David Hickey says the hospital and the HSE are taking an "unethical and callous" approach to patients on the waiting list by seeking to "wind up" the programme without telling them.
“I hate to see a pancreas programme that has been run well with minimal resources, with patients urgently needing transplants, being squashed because no one gives a damn.”
No pancreas transplants have been carried out in Ireland since Mr Hickey retired last December. The health service could find itself facing charges of corporate manslaughter if it failed to provide appropriate levels of care for seriously ill patients, he told The Irish Times.
Survival rate
The five-year survival rate of people with diabetes on dialysis, and who urgently need transplants, is just 20 per cent, he pointed out.

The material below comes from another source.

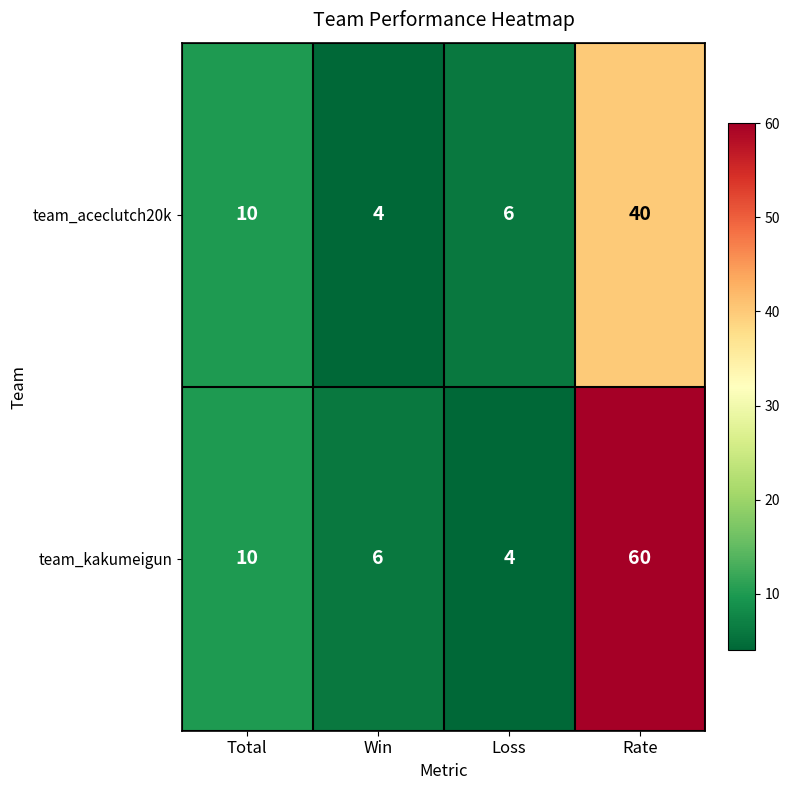

What is the approximate value of team_aceclutch20k at Rate, to the nearest 5?

40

Mr Hickey, who has carried out over 1,500 kidney and pancreas transplants, said he offered to stay on for two years, but this was rejected by the hospital.
It was “unconscionable” that no plan was made for seriously ill patients four months after he had retired. “My retirement date has been known for 30 years, and still nothing was done.”
Siting a national transplant programme in a regional hospital was a mistake, he said. He claimed the hospital was run by “people with clipboards who cared only about budgets”.
A spokesman for Beaumont Hospital said from next month pancreas transplants would be carried out in St Vincent’s Hospital. Under new arrangements for combined kidney and pancreas transplants, consultants from Beaumont will carry out the kidney transplants.
The statement did not say who would carry out the pancreas transplants.